Gemäß § 2287 BGB analog kann der Vertragserbe die Schenkung zurückverlangen, wenn der Erblasser in der Absicht, den Vertragserben zu beeinträchtigen eine Schenkung macht. Dies betrifft im Falle eines Berliner Testaments den eingesetzten Schlusserben beziehungsweise das zuletzt erbende Kind.
Wann ist die Schenkung ausgeschlossen?
Auch im Falle des groben Undanks ist der Widerruf der Schenkung gemäß § 532 S. 1 BGB ausgeschlossen, wenn der Schenker dem Beschenkten seine Verfehlung verziehen hat. Für die Annahme einer Verzeihung muss der Schenker ein Verhalten zeigen, aus dem geschlossen werden kann, dass er das Verhalten des Beschenkten nicht mehr als Kränkung empfindet.
Zudem ist ein Widerruf ausgeschlossen, wenn seit dem Zeitpunkt, in dem der Schenker von dem Grund für den Widerruf Kenntnis erlangt hat, ein Jahr verstrichen ist. Ein Widerruf ist ebenfalls nicht möglich, wenn der Beschenkte verstorben ist. Somit kann der Anspruch auf Rückgabe auch nicht gegen die Erben geltend gemacht werden.
Bei Pflicht- oder Anstandsschenkungen kommt ein Widerruf gemäß § 534 BGB nicht in Betracht.

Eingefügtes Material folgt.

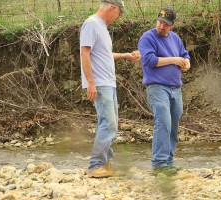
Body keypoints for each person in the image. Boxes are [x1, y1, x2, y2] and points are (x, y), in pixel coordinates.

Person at [80, 0, 140, 178]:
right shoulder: (91, 24)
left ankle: (104, 163)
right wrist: (91, 82)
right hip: (100, 82)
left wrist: (126, 56)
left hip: (108, 82)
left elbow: (104, 55)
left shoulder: (101, 27)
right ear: (113, 8)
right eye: (119, 13)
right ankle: (96, 165)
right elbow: (84, 53)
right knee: (109, 123)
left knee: (108, 123)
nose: (118, 17)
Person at [138, 7, 191, 170]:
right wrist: (174, 60)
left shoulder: (175, 38)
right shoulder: (147, 37)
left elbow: (185, 54)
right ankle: (160, 163)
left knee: (173, 124)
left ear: (172, 25)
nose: (161, 26)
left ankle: (168, 161)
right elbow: (149, 60)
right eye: (159, 22)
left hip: (176, 88)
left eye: (165, 24)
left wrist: (187, 63)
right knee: (163, 122)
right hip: (157, 87)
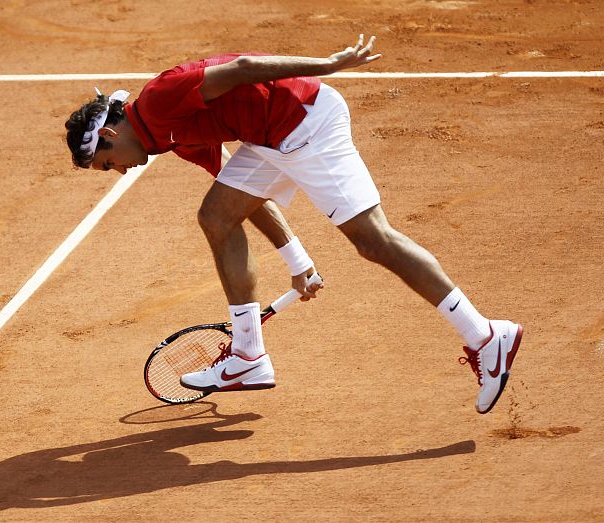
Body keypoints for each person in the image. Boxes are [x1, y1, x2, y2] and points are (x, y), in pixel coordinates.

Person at [64, 35, 523, 414]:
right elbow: (245, 199)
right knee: (217, 217)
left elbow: (243, 66)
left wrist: (327, 64)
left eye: (107, 165)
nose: (119, 171)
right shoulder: (166, 136)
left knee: (373, 240)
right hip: (269, 137)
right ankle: (248, 356)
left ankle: (485, 336)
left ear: (108, 135)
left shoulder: (161, 102)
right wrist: (297, 260)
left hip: (306, 124)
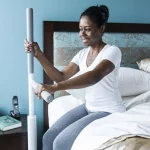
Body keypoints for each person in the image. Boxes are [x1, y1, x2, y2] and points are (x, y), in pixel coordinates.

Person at [24, 5, 126, 150]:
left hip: (108, 110)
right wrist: (38, 54)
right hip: (89, 107)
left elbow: (94, 76)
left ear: (101, 29)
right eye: (80, 28)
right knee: (48, 137)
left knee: (60, 143)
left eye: (88, 29)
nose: (81, 33)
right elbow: (61, 76)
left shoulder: (112, 51)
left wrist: (54, 88)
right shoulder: (82, 55)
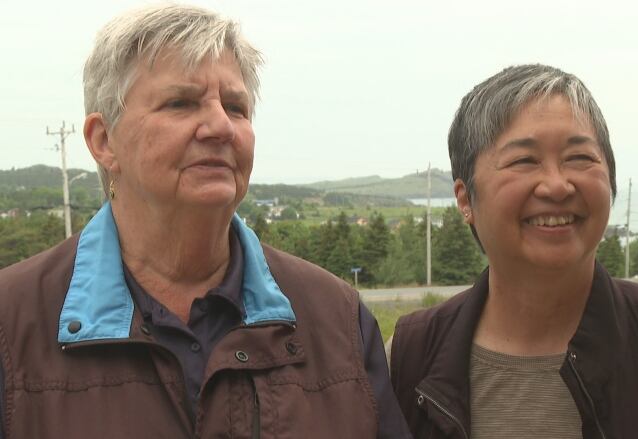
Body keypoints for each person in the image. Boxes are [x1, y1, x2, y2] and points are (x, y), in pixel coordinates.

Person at [0, 4, 410, 438]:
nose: (220, 126)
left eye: (235, 107)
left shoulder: (337, 317)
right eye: (181, 103)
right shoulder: (13, 321)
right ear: (104, 142)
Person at [389, 64, 638, 438]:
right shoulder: (406, 362)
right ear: (464, 199)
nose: (557, 186)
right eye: (524, 160)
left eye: (580, 158)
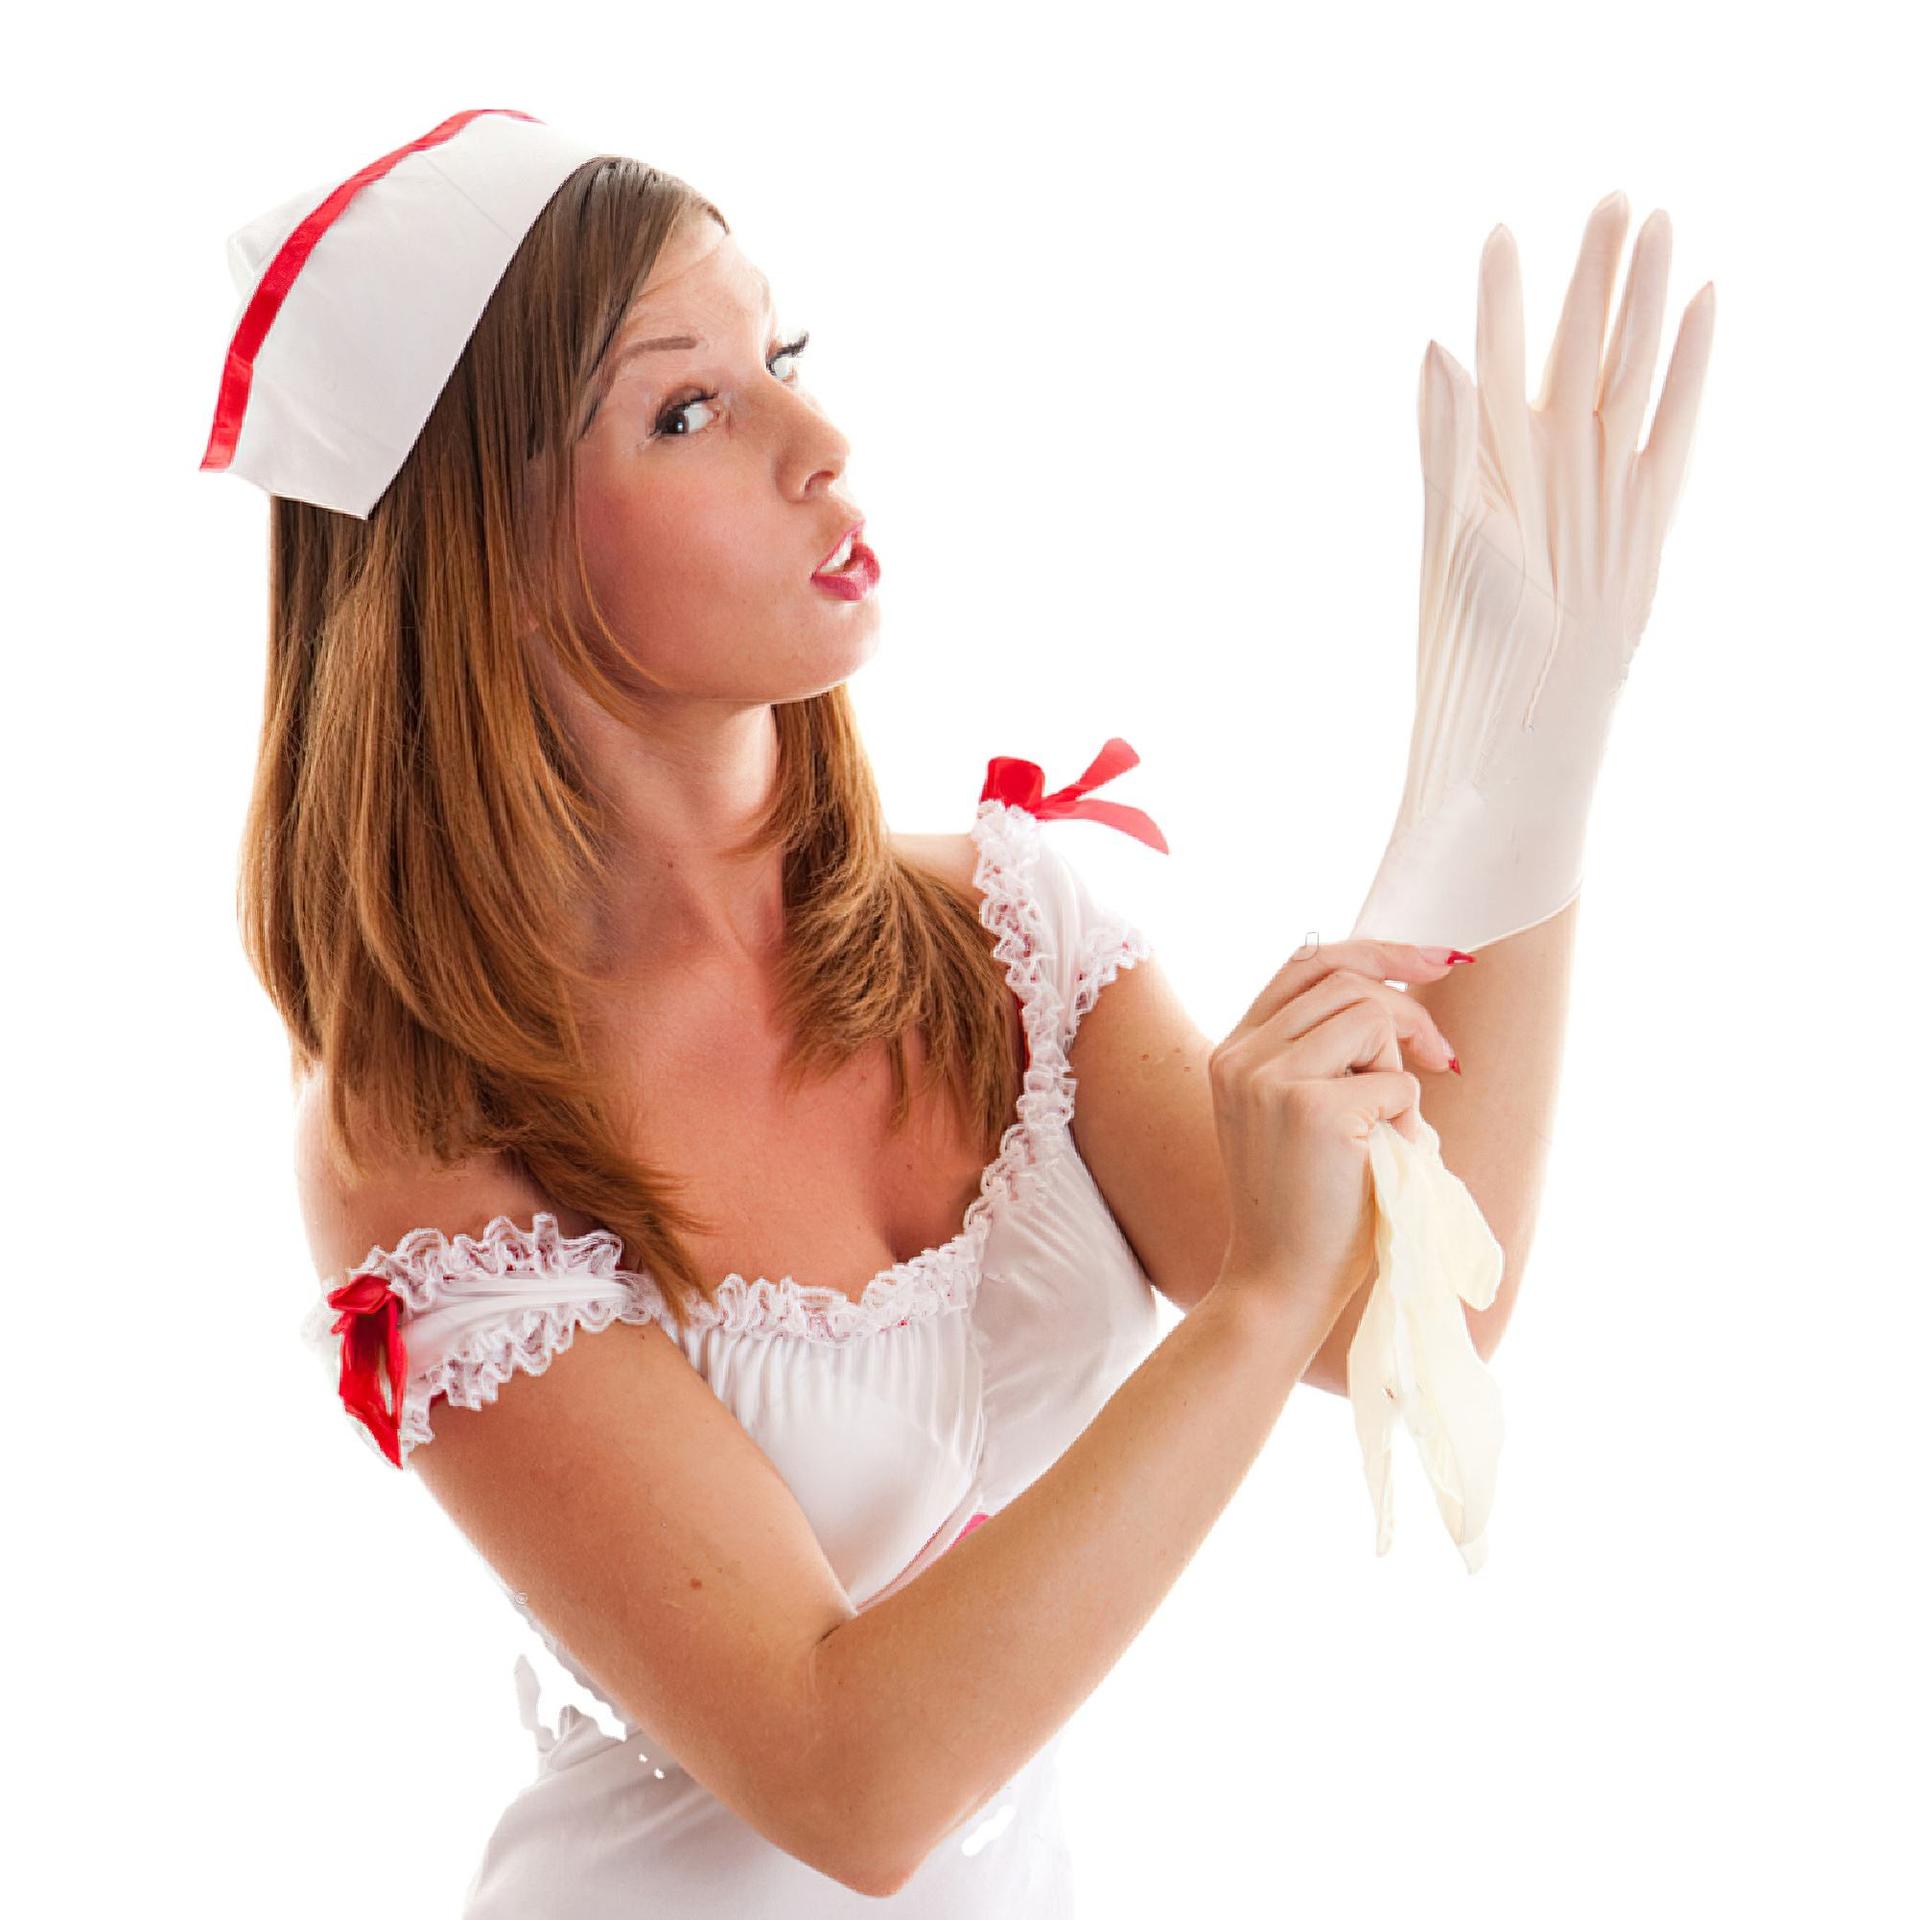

Wann verjährt der Anspruch auf Rückgabe?
Wie bereits oben erwähnt, ist der Anspruch auf Herausgabe des geschenkten Gegenstandes gemäß § 529 Absatz 1 BGB ausgeschlossen, wenn zur Zeit des Eintritts der Bedürftigkeit des Schenkers seit der Leistung des geschenkten Gegenstandes zehn Jahre verstrichen sind.
Die 10-Jahres-Frist beginnt ab dem Zeitpunkt der Vollziehung der Schenkung. Bezüglich einer Immobilienschenkung hat der BGH in seinem Urteil vom 19. Juli 2011 (Akz.: X ZR 140/10) festgestellt, dass dies bereits der Fall ist, wenn der Beschenkte einen Antrag auf Eintragung der Rechtsänderung beim Grundbuchamt gestellt hat, basierend auf einem ordnungsgemäßen Schenkungsvertrag und der Auflassung.
Für die Verjährung des Anspruchs auf Rückzahlung gilt die übliche Verjährungsfrist von drei Jahren gemäß § 195 BGB. Der Beginn der Verjährung ist der Schluss des Jahres, in dem der Anspruch entstanden ist und der Schenker von den Umständen erfährt, die ihn zum Widerruf berechtigen. Dies gilt auch, wenn der Schenker diese Umstände hätte erkennen müssen, jedoch auf grobe Fahrlässigkeit zurückzuführen nicht erlangt hat.